Elle a par la suite été en partie été accueillie dans le projet de loi “Simplification”, présentée en mars à l’Assemblée : un amendement, déposé par le député Éric Bothorel, visant à assouplir la politique d’accès aux données a été adopté en ce sens. Une situation qui ne surprend pas Philippe Latombe : il rappelle qu’Éric Bothorel faisait partie du comité de préfiguration de la création du Health Data Hub et connaît, par ailleurs, sa directrice actuelle, Stéphanie Combes. Sollicité à ce sujet, Éric Bothorel n’a pas encore répondu à nos questions.
Rififi sur les données
Car c’est bien au sujet des données que le bât blesse entre les deux entités. Le Health Data Hub est, par nature, l’interlocuteur identifié pour gérer les données de santé française et notamment en utilisation secondaire, c’est-à-dire leur utilisation pour la recherche. Mais, depuis sa création, le groupement d’intérêt patauge, c’est le moins qu’on puisse dire, dans les démarches administratives, et les temps d’accès aux données, pour les chercheurs, sont particulièrement longs : dix-huit mois en moyenne. La Cnil intervient dans le processus : elle a le pouvoir de délivrer ou non les autorisations d’accès aux données, le tout selon une codification bien précise, et surtout, laborieuse. Auprès d’Acteurs publics, elle rappelle tout de même qu’“en 2024, 619 demandes d’autorisation ont été formulées pour des traitements de données en santé – avec, à la clé, 3 refus seulement, et un traitement en moins de trente jours pour 40% des cas”.
“La généralisation de la recherche par le Health Data Hub devait se faire par un décret du gouvernement, et aurait pu contribuer à ce que la Cnil n’ait plus à donner son avis. Mais ce décret a été abandonné, tout simplement parce que le Health Data Hub ne fonctionne pas depuis sa création”, abonde Philippe Latombe. Il fait référence, entre autres, à l’hébergement, par la plateforme, des données de santé par la solution de cloud de Microsoft : une situation qui n’évolue pas, et qui inquiète beaucoup, en raison de la soumission de Microsoft au droit extraterritorial américain, qui peut obliger légalement les entreprises à fournir les données qu’elle héberge à l’administration américaine.

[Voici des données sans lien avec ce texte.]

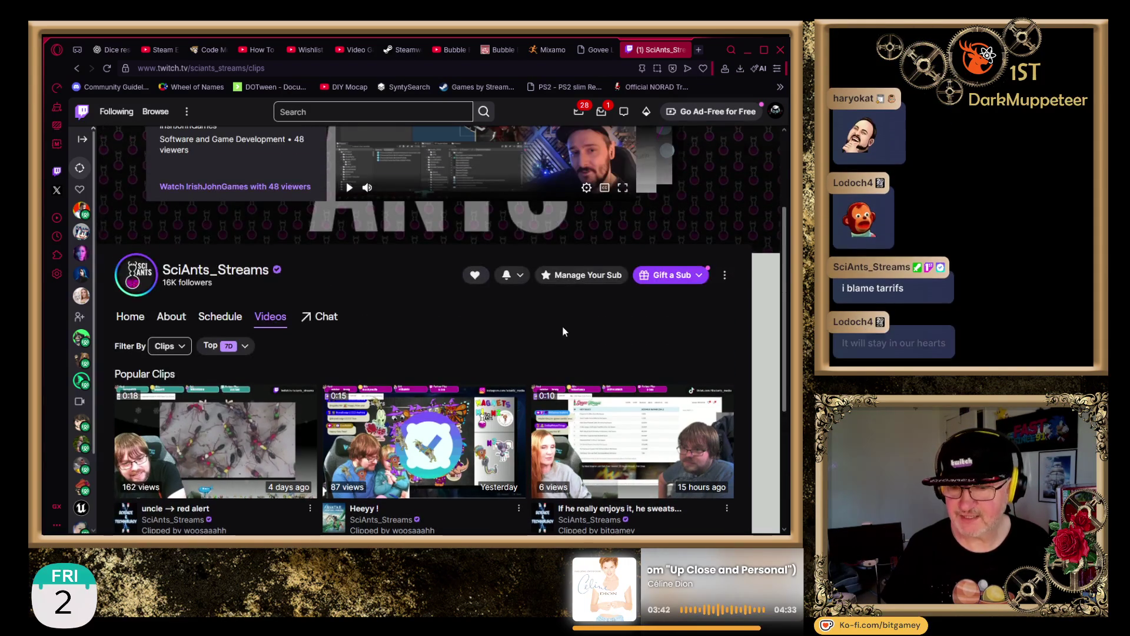
{"action": "left_click", "coordinate": [180, 345]}
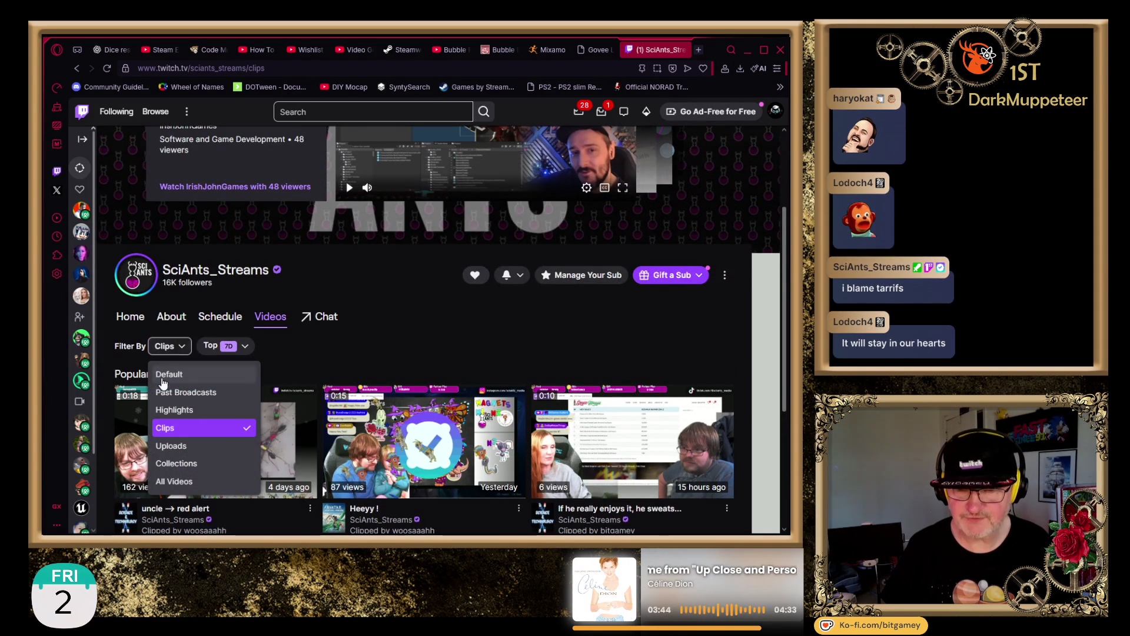
- Filter the channel's videos to Past Broadcasts and locate yesterday's 'Happy New Years Avatar first playthrough' broadcast
{"action": "left_click", "coordinate": [190, 395]}
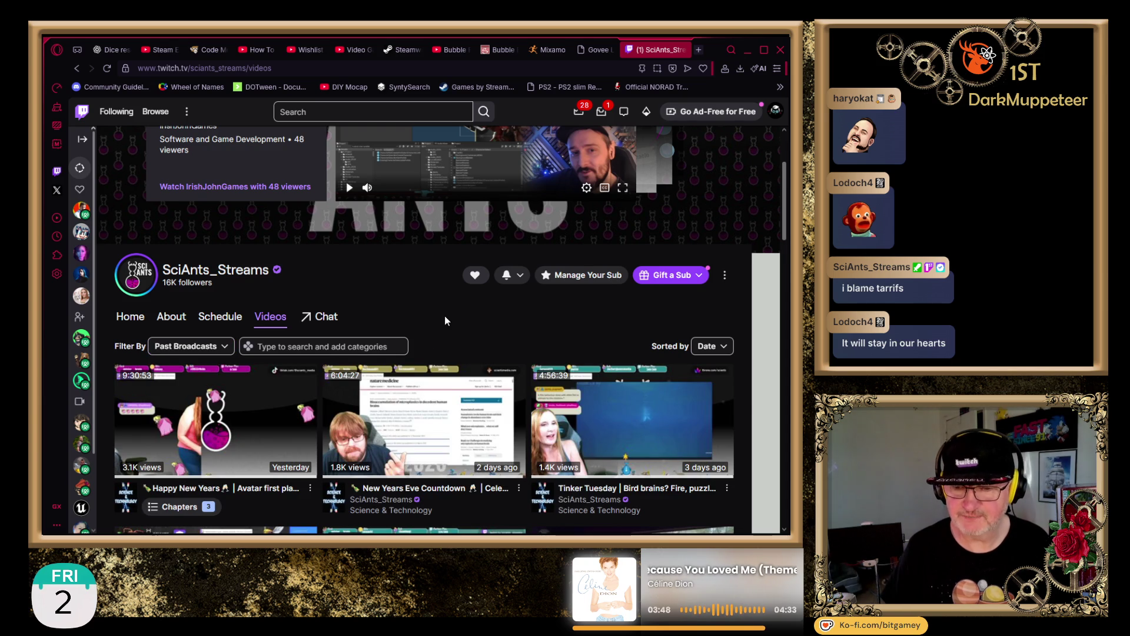
{"action": "scroll", "coordinate": [445, 317], "scroll_direction": "down", "scroll_amount": 1}
{"action": "scroll", "coordinate": [449, 322], "scroll_direction": "down", "scroll_amount": 1}
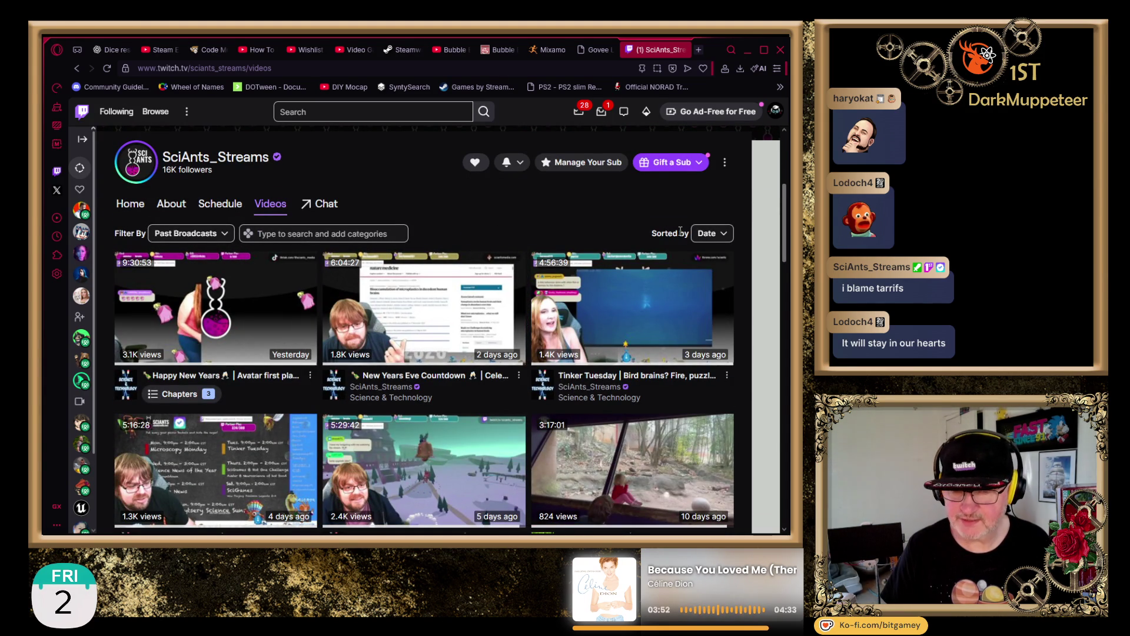
{"action": "mouse_move", "coordinate": [477, 266]}
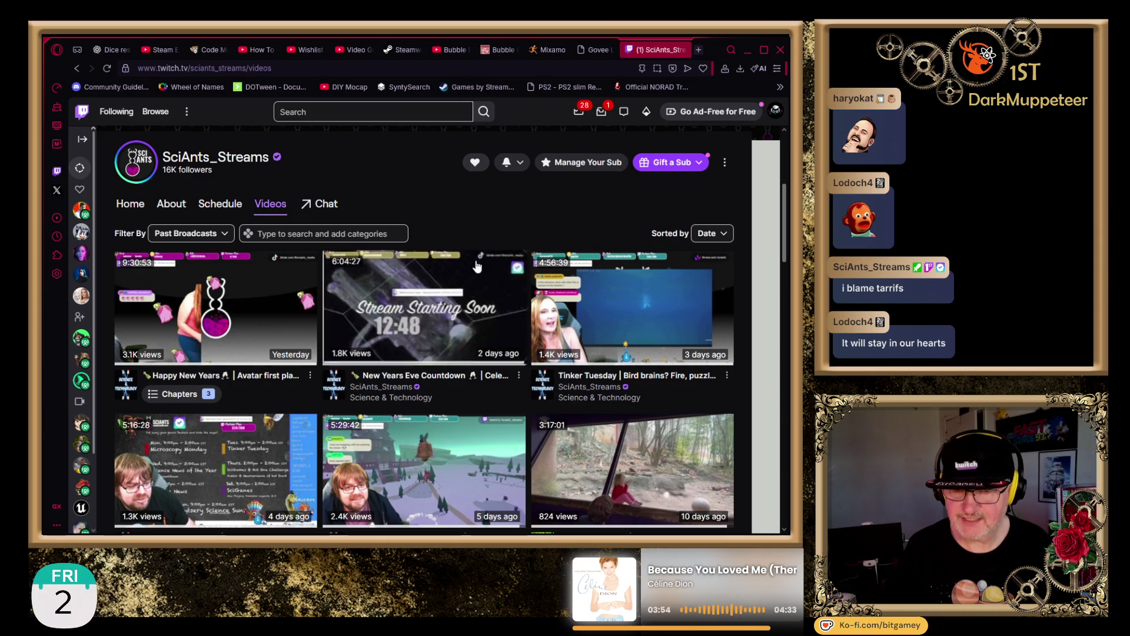
{"action": "mouse_move", "coordinate": [207, 305]}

Philippe Latombe fait état d’un “énervement global” chez les membres de la Cnil. “Ce n’est pas pour rien qu’on rend ces avis. Mais dans les derniers avis rendus, on le dit bien : ça suffit. On autorise aujourd’hui, parce qu’il y a un intérêt pour la recherche, que ça sauve des vies, mais il faut aussi que le Health Data Hub balaye devant sa porte.” Les dernières années n’ont pas contribué à une ambiance au beau fixe entre les deux entités, c’est le moins qu’on puisse dire. C’est d’ailleurs ce qui ressort des recommandations assez mordantes du HDH.
L’entité demande notamment de “remettre à plat” les missions de la Cnil afin de les “concentrer sur un rôle important de conseil aux acteurs”, d’opter pour un contrôle en aval et non plus en amont, et de “s’assurer qu’elle ne prenne pas position sur des sujets qui n’entrent pas directement dans ses attributions”. Dans cette même note, le Health Data Hub recommande de revoir la composition de la Cnil, “afin que celle-ci intègre également des utilisateurs de données – chercheurs, représentants du monde de l’innovation, association de patients”. Une demande entendue. Le collège de la Cnil devrait ainsi évoluer, à travers le projet de loi “Simplification” : cinq de ses membres devraient désormais être issus du monde de l’entreprise.